- **Data extract**

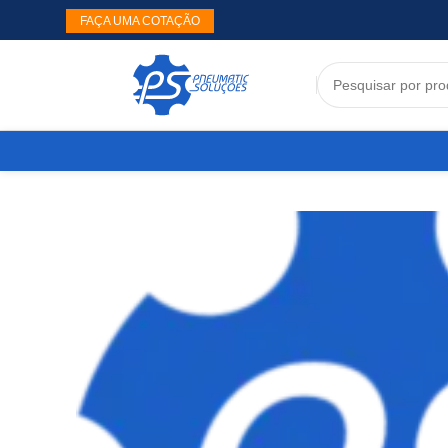
FAÇA UMA COTAÇÃO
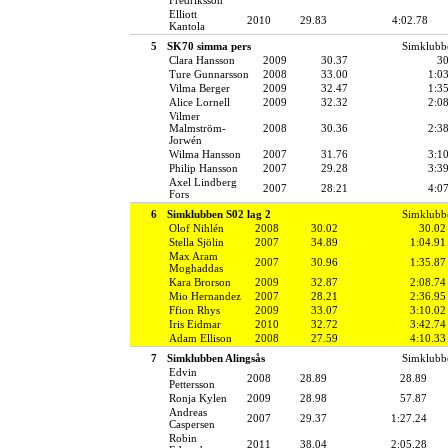
Elliott
2010
29.83
4:02.78
Kantola
5
SK70 simma pers
Simklubb
Clara Hansson
2009
30.37
30
Ture Gunnarsson
2008
33.00
1:0
Vilma Berger
2009
32.47
1:3
Alice Lornell
2009
32.32
2:0
Vilmer
Malmström-
2008
30.36
2:3
Jorwén
Wilma Hansson
2007
31.76
3:1
Philip Hansson
2007
29.28
3:3
Axel Lindberg
2007
28.21
4:0
Fors
6
Simklubben S02 lag 2
Simklubb
Olof Nihlén
2008
30.02
30.02
Stella Sjölin
2007
34.89
1:04.91
Max Aram
2007
30.96
1:35.87
Moghaddas
Kara Brorson
2009
32.87
2:08.74
Mio Hernandez
2007
28.21
2:36.95
Ffion Rhys
2009
33.07
3:10.02
Iris Eidmar
2010
32.72
3:42.74
Adam Ellison
2008
27.59
4:10.33
7
Simklubben Alingsås
Simklubbe
Edvin
2008
28.89
28.89
Pettersson
Ronja Kylen
2009
28.98
57.87
Andreas
2007
29.37
1:27.24
Caspersen
Robin
2011
38.04
2:05.28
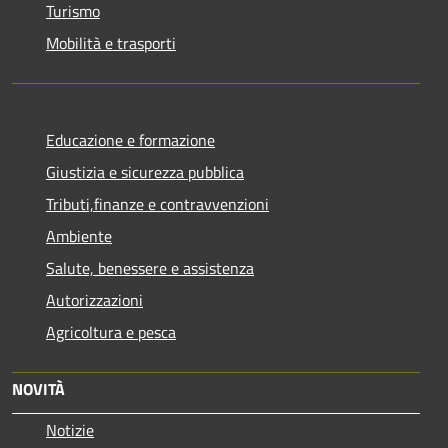
Turismo
Mobilità e trasporti
Educazione e formazione
Giustizia e sicurezza pubblica
Tributi,finanze e contravvenzioni
Ambiente
Salute, benessere e assistenza
Autorizzazioni
Agricoltura e pesca
NOVITÀ
Notizie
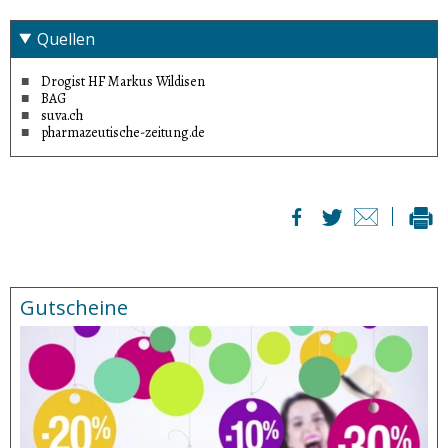
Quellen
Drogist HF Markus Wildisen
BAG
suva.ch
pharmazeutische-zeitung.de
Gutscheine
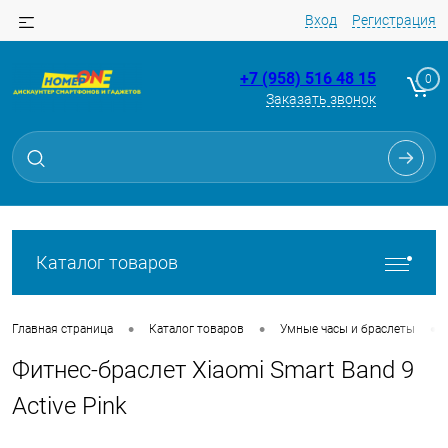
Вход
Регистрация
+7 (958) 516 48 15
0
Заказать звонок
Для клиентов всех банков
Разбейте
оплату
на части
без переплат
Каталог товаров
График платежей
•
•
•
Главная страница
Каталог товаров
Умные часы и браслеты
Фитнес-браслет Xiaomi Smart Band 9
Сегодня
25
%
Active Pink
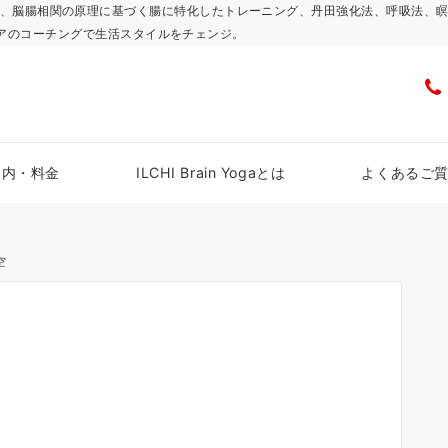
浜スタジオで、脳腸相関の原理に基づく腸に特化したトレーニング、丹田強化法、呼吸
アのコーチングで生活スタイルをチェンジ。
案内・料金
ILCHI Brain Yogaとは
よくあるご
空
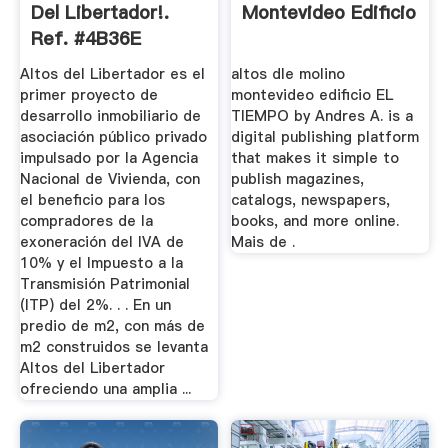
Del Libertador!.
Montevideo Edificio
Ref. #4B36E
InfoCasas ...
Altos del Libertador es el
altos dle molino
primer proyecto de
montevideo edificio EL
desarrollo inmobiliario de
TIEMPO by Andres A. is a
asociación público privado
digital publishing platform
impulsado por la Agencia
that makes it simple to
Nacional de Vivienda, con
publish magazines,
el beneficio para los
catalogs, newspapers,
compradores de la
books, and more online.
exoneración del IVA de
Mais de .
10% y el Impuesto a la
Transmisión Patrimonial
(ITP) del 2%. . . En un
predio de m2, con más de
m2 construidos se levanta
Altos del Libertador
ofreciendo una amplia ...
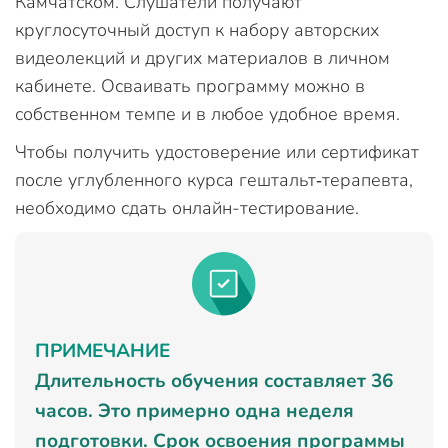
Камчатском. Слушатели получают
круглосуточный доступ к набору авторских
видеолекций и других материалов в личном
кабинете. Осваивать программу можно в
собственном темпе и в любое удобное время.
Чтобы получить удостоверение или сертификат
после углубленного курса гештальт‑терапевта,
необходимо сдать онлайн-тестирование.
ПРИМЕЧАНИЕ
Длительность обучения составляет 36
часов. Это примерно одна неделя
подготовки. Срок освоения программы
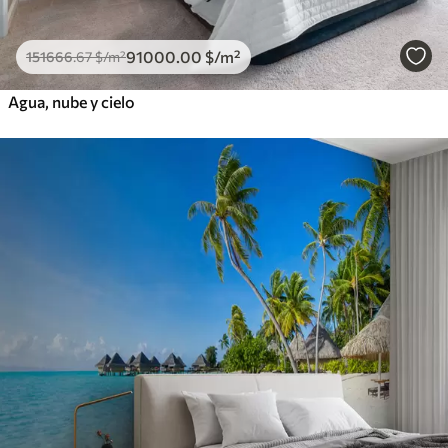
91000
.00
$
/m²
151666
.67
$
/m²
Agua, nube y cielo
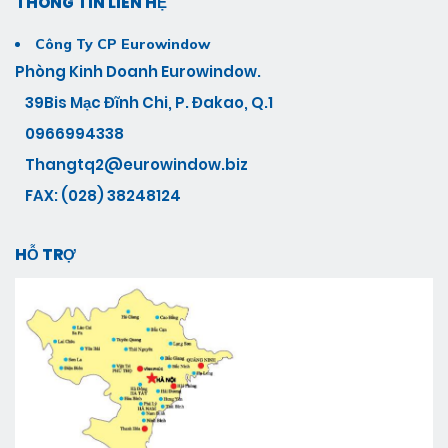
THÔNG TIN LIÊN HỆ
Công Ty CP Eurowindow
Phòng Kinh Doanh Eurowindow.
39Bis Mạc Đĩnh Chi, P. Đakao, Q.1
0966994338
Thangtq2@eurowindow.biz
FAX: (028) 38248124
HỖ TRỢ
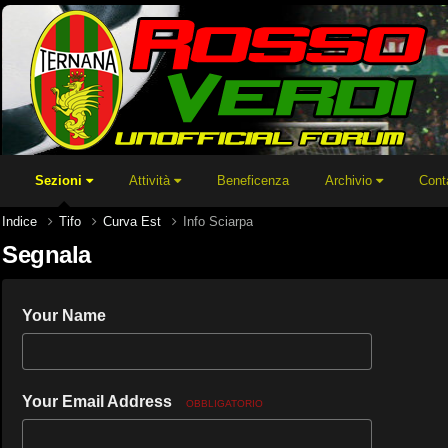
Sezioni
Attività
Beneficenza
Archivio
Cont
Indice
Tifo
Curva Est
Info Sciarpa
Segnala
Your Name
Your Email Address
OBBLIGATORIO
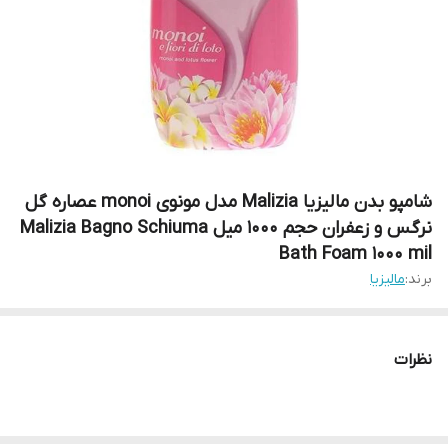
شامپو بدن مالیزیا Malizia مدل مونوی monoi عصاره گل
نرگس و زعفران حجم 1000 میل Malizia Bagno Schiuma
Bath Foam 1000 mil
برند:
مالیزیا
نظرات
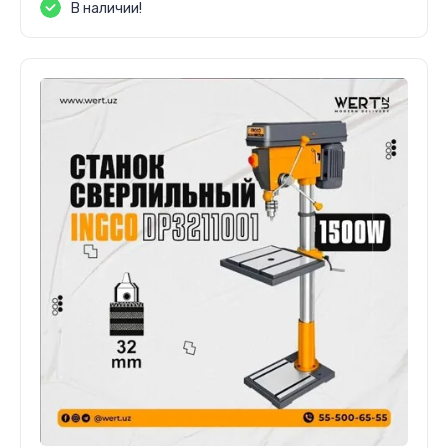
В наличии!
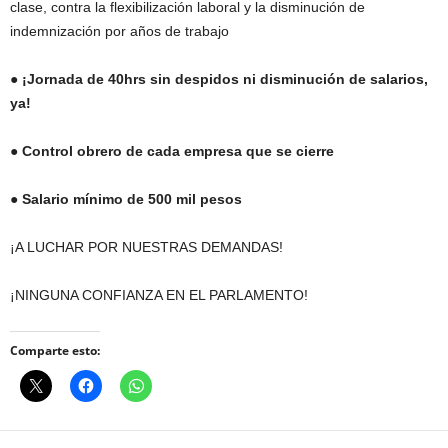
clase, contra la flexibilización laboral y la disminución de
indemnización por años de trabajo
●
¡Jornada de 40hrs sin despidos ni disminución de salarios,
ya!
● Control obrero de cada empresa que se cierre
● Salario mínimo de 500 mil pesos
¡A LUCHAR POR NUESTRAS DEMANDAS!
¡NINGUNA CONFIANZA EN EL PARLAMENTO!
Comparte esto:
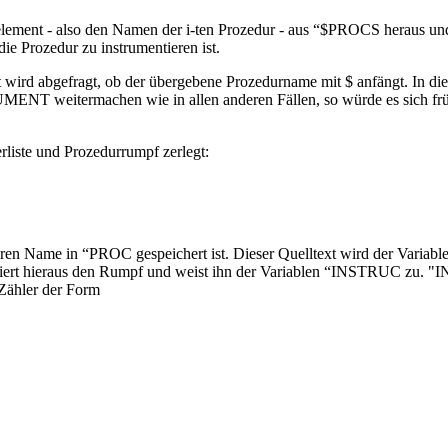
nelement - also den Namen der i-ten Prozedur - aus “$PROCS heraus
 Prozedur zu instrumentieren ist.
rd abgefragt, ob der übergebene Prozedurname mit $ anfängt. In d
MENT weitermachen wie in allen anderen Fällen, so würde es sich früh
rliste und Prozedurrumpf zerlegt:
ren Name in “PROC gespeichert ist. Dieser Quelltext wird der Varia
t hieraus den Rumpf und weist ihn der Variablen “INSTRUC zu. "IN
Zähler der Form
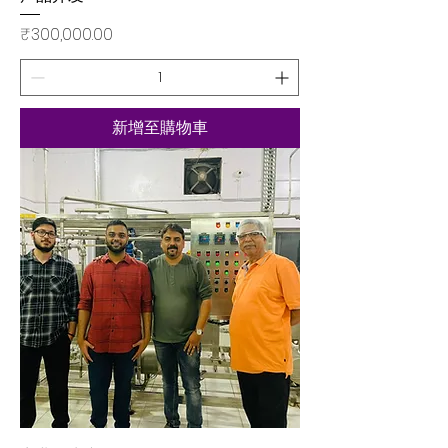
價格
₹300,000.00
新增至購物車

- **What the task requires**
With pictures excluded, output the listing above exactly as it stands.

- **Output of the exercise**
FAÇA UMA COTAÇÃO
Elliott
2010
29.83
4:02.78
Kantola
5
SK70 simma pers
Simklubb
Clara Hansson
2009
30.37
30
Ture Gunnarsson
2008
33.00
1:0
Vilma Berger
2009
32.47
1:3
Alice Lornell
2009
32.32
2:0
Vilmer
Malmström-
2008
30.36
2:3
Jorwén
Wilma Hansson
2007
31.76
3:1
Philip Hansson
2007
29.28
3:3
Axel Lindberg
2007
28.21
4:0
Fors
6
Simklubben S02 lag 2
Simklubb
Olof Nihlén
2008
30.02
30.02
Stella Sjölin
2007
34.89
1:04.91
Max Aram
2007
30.96
1:35.87
Moghaddas
Kara Brorson
2009
32.87
2:08.74
Mio Hernandez
2007
28.21
2:36.95
Ffion Rhys
2009
33.07
3:10.02
Iris Eidmar
2010
32.72
3:42.74
Adam Ellison
2008
27.59
4:10.33
7
Simklubben Alingsås
Simklubbe
Edvin
2008
28.89
28.89
Pettersson
Ronja Kylen
2009
28.98
57.87
Andreas
2007
29.37
1:27.24
Caspersen
Robin
2011
38.04
2:05.28
Turismo
Mobilità e trasporti
Educazione e formazione
Giustizia e sicurezza pubblica
Tributi,finanze e contravvenzioni
Ambiente
Salute, benessere e assistenza
Autorizzazioni
Agricoltura e pesca
NOVITÀ
Notizie
Quellen
Drogist HF Markus Wildisen
BAG
suva.ch
pharmazeutische-zeitung.de
Gutscheine
Вход
Регистрация
+7 (958) 516 48 15
0
Заказать звонок
Для клиентов всех банков
Разбейте
оплату
на части
без переплат
Каталог товаров
График платежей
•
•
•
Главная страница
Каталог товаров
Умные часы и браслеты
Фитнес-браслет Xiaomi Smart Band 9
Сегодня
25
%
Active Pink
浜スタジオで、脳腸相関の原理に基づく腸に特化したトレーニング、丹田強化法、呼吸
アのコーチングで生活スタイルをチェンジ。
案内・料金
ILCHI Brain Yogaとは
よくあるご
空
Del Libertador!.
Montevideo Edificio
Ref. #4B36E
InfoCasas ...
Altos del Libertador es el
altos dle molino
primer proyecto de
montevideo edificio EL
desarrollo inmobiliario de
TIEMPO by Andres A. is a
asociación público privado
digital publishing platform
impulsado por la Agencia
that makes it simple to
Nacional de Vivienda, con
publish magazines,
el beneficio para los
catalogs, newspapers,
compradores de la
books, and more online.
exoneración del IVA de
Mais de .
10% y el Impuesto a la
Transmisión Patrimonial
(ITP) del 2%. . . En un
predio de m2, con más de
m2 construidos se levanta
Altos del Libertador
ofreciendo una amplia ...
Камчатском. Слушатели получают
круглосуточный доступ к набору авторских
видеолекций и других материалов в личном
кабинете. Осваивать программу можно в
собственном темпе и в любое удобное время.
Чтобы получить удостоверение или сертификат
после углубленного курса гештальт‑терапевта,
необходимо сдать онлайн-тестирование.
ПРИМЕЧАНИЕ
Длительность обучения составляет 36
часов. Это примерно одна неделя
подготовки. Срок освоения программы
91000
.00
$
/m²
151666
.67
$
/m²
Agua, nube y cielo
THÔNG TIN LIÊN HỆ
Công Ty CP Eurowindow
Phòng Kinh Doanh Eurowindow.
39Bis Mạc Đĩnh Chi, P. Đakao, Q.1
0966994338
Thangtq2@eurowindow.biz
FAX: (028) 38248124
HỖ TRỢ
Sezioni
Attività
Beneficenza
Archivio
Cont
Indice
Tifo
Curva Est
Info Sciarpa
Segnala
Your Name
Your Email Address
OBBLIGATORIO
شامپو بدن مالیزیا Malizia مدل مونوی monoi عصاره گل
نرگس و زعفران حجم 1000 میل Malizia Bagno Schiuma
Bath Foam 1000 mil
برند:
مالیزیا
نظرات
В наличии!
clase, contra la flexibilización laboral y la disminución de
indemnización por años de trabajo
●
¡Jornada de 40hrs sin despidos ni disminución de salarios,
ya!
● Control obrero de cada empresa que se cierre
● Salario mínimo de 500 mil pesos
¡A LUCHAR POR NUESTRAS DEMANDAS!
¡NINGUNA CONFIANZA EN EL PARLAMENTO!
Comparte esto:
nelement - also den Namen der i-ten Prozedur - aus “$PROCS heraus
 Prozedur zu instrumentieren ist.
rd abgefragt, ob der übergebene Prozedurname mit $ anfängt. In d
MENT weitermachen wie in allen anderen Fällen, so würde es sich früh
rliste und Prozedurrumpf zerlegt:
ren Name in “PROC gespeichert ist. Dieser Quelltext wird der Varia
t hieraus den Rumpf und weist ihn der Variablen “INSTRUC zu. "IN
Zähler der Form
價格
₹300,000.00
新增至購物車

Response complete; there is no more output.